--- Data excerpts ---
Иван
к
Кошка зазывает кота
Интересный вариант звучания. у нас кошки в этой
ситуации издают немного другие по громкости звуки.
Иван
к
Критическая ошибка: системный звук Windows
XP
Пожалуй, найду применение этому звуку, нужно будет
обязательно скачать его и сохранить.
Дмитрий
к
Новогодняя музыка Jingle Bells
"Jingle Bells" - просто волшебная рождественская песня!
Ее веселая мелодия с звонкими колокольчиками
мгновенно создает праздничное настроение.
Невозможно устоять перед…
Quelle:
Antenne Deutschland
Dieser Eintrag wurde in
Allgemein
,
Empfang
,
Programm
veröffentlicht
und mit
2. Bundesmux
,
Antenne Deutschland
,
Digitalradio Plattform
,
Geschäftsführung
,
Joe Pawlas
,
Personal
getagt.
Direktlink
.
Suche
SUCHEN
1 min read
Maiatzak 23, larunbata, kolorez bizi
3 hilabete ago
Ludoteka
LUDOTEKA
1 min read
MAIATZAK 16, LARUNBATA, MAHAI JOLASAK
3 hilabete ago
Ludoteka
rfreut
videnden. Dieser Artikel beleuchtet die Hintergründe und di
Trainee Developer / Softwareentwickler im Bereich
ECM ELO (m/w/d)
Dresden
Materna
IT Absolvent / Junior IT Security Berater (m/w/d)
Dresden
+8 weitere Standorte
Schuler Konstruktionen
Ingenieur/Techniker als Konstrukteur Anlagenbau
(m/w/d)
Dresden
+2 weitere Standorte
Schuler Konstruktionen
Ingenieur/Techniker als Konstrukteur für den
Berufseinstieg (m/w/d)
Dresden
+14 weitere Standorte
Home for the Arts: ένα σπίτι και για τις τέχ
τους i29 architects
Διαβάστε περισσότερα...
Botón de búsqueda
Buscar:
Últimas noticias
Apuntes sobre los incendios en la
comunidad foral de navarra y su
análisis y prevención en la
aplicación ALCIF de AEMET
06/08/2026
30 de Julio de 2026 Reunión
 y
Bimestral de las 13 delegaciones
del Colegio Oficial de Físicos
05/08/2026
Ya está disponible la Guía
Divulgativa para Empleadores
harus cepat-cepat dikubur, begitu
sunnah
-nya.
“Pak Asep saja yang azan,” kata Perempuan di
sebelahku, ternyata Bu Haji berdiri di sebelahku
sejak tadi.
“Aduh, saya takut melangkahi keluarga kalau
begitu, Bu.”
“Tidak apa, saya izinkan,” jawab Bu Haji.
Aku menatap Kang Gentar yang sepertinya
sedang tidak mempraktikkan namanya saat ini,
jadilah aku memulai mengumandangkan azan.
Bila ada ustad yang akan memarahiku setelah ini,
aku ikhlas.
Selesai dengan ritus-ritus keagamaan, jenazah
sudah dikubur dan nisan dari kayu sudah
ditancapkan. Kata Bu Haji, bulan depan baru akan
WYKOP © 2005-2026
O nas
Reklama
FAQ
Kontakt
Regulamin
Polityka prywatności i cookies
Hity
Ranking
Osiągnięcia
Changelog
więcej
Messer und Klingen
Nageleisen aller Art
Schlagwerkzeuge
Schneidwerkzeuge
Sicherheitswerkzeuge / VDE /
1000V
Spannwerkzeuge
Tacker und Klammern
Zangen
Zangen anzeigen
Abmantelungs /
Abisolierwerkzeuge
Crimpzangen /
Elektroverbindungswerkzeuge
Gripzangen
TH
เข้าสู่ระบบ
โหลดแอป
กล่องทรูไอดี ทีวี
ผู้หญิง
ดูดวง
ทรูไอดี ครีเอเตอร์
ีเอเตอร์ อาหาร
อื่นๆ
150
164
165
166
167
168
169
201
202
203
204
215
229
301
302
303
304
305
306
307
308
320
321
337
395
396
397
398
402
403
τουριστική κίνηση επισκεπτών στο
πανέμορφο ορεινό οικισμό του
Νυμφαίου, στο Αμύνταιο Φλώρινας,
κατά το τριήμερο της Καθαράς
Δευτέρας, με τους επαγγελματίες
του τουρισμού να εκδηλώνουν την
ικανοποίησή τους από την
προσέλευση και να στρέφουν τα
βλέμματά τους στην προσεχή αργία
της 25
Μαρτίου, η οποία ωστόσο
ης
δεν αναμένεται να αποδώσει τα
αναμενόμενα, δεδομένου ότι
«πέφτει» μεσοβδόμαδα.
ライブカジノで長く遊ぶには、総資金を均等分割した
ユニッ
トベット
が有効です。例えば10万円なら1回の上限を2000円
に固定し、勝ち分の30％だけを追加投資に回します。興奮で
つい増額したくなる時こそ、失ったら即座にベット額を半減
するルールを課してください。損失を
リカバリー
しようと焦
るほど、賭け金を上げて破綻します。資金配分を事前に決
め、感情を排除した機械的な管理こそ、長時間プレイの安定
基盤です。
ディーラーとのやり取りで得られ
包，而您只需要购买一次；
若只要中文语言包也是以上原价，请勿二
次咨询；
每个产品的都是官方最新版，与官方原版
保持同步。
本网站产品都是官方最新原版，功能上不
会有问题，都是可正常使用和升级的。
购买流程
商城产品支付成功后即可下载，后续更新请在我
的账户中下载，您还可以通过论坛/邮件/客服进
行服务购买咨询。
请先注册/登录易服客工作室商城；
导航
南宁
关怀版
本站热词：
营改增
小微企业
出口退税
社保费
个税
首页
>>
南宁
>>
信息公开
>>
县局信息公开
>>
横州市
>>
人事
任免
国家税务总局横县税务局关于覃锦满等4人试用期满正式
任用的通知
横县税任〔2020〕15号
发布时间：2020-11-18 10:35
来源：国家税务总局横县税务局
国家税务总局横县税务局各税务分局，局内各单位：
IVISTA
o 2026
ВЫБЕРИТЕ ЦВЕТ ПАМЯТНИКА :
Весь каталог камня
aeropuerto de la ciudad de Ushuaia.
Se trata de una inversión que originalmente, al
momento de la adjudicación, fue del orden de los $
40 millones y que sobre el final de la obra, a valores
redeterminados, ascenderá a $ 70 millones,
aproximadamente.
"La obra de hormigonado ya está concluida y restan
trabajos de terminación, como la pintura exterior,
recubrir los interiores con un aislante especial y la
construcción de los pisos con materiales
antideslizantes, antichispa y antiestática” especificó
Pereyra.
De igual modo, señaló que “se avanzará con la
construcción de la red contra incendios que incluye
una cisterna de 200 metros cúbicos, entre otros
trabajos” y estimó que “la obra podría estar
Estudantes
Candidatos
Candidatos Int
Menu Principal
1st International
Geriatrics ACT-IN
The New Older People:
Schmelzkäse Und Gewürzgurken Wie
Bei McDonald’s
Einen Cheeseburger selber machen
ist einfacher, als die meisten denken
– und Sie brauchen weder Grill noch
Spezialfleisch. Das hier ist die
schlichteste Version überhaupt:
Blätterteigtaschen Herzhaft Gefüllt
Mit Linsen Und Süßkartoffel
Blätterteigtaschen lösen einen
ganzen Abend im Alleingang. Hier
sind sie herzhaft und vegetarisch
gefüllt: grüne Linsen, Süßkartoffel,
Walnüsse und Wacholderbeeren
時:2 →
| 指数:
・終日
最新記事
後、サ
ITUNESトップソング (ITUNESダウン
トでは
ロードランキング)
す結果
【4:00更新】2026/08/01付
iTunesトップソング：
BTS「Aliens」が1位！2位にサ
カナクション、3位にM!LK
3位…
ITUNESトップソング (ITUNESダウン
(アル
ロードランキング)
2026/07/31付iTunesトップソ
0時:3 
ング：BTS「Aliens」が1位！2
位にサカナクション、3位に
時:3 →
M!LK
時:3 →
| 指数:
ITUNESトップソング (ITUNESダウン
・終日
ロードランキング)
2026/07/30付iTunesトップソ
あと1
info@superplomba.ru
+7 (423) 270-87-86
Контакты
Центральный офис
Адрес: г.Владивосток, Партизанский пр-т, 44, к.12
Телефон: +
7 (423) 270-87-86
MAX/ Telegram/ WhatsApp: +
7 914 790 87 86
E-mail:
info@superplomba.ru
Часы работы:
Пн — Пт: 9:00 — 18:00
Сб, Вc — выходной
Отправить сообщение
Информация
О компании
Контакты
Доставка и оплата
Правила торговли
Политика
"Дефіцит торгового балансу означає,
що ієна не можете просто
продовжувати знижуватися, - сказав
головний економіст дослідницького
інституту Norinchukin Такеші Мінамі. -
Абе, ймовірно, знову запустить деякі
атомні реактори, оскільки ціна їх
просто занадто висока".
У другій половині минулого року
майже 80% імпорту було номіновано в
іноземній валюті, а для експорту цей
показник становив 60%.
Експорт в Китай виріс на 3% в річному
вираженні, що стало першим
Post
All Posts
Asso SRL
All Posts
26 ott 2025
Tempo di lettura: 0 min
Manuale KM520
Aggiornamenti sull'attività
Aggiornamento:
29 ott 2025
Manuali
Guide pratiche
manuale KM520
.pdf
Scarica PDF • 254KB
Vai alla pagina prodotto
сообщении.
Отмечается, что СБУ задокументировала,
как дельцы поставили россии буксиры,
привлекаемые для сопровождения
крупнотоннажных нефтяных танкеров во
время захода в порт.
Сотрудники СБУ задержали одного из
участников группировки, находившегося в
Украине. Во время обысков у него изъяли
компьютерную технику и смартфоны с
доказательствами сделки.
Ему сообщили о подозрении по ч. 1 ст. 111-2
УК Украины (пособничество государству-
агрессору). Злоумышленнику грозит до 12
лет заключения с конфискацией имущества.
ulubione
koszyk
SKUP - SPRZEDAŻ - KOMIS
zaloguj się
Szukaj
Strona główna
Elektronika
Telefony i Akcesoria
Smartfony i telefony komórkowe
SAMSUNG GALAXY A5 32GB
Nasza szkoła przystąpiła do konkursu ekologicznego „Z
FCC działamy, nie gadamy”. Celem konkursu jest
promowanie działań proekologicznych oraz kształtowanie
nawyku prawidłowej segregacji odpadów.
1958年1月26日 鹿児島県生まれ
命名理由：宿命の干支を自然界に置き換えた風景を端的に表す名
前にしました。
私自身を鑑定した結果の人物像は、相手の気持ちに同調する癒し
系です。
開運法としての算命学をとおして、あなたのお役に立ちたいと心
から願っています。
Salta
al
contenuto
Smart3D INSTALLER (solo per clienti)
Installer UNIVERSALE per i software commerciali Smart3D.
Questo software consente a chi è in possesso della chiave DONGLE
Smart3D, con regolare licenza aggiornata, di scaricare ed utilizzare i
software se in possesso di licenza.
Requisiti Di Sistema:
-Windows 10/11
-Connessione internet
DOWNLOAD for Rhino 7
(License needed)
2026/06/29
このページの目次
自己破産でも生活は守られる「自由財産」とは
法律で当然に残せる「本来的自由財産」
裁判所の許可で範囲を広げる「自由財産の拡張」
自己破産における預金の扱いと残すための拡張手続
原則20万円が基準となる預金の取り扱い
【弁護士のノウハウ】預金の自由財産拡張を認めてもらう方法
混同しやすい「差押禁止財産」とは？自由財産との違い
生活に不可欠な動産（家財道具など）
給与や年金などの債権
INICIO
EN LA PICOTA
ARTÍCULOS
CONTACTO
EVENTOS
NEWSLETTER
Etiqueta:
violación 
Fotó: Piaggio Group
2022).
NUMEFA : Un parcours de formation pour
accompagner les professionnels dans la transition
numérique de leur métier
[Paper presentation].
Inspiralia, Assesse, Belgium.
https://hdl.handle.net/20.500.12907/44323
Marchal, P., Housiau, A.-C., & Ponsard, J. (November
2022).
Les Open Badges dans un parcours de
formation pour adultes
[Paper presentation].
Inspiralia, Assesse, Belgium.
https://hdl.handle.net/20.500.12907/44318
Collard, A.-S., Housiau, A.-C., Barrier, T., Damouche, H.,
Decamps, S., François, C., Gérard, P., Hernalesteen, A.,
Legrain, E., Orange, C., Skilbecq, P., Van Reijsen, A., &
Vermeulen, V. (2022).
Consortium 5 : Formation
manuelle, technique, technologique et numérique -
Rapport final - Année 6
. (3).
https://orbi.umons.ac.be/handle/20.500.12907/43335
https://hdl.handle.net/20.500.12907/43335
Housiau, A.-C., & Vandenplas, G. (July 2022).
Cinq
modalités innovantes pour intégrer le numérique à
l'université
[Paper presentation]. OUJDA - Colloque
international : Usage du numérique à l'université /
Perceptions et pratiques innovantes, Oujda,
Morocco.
---
Work instruction: Each line above that includes "Süßkartoffel" should be shown.

Your response:
Mit Linsen Und Süßkartoffel
gefüllt: grüne Linsen, Süßkartoffel,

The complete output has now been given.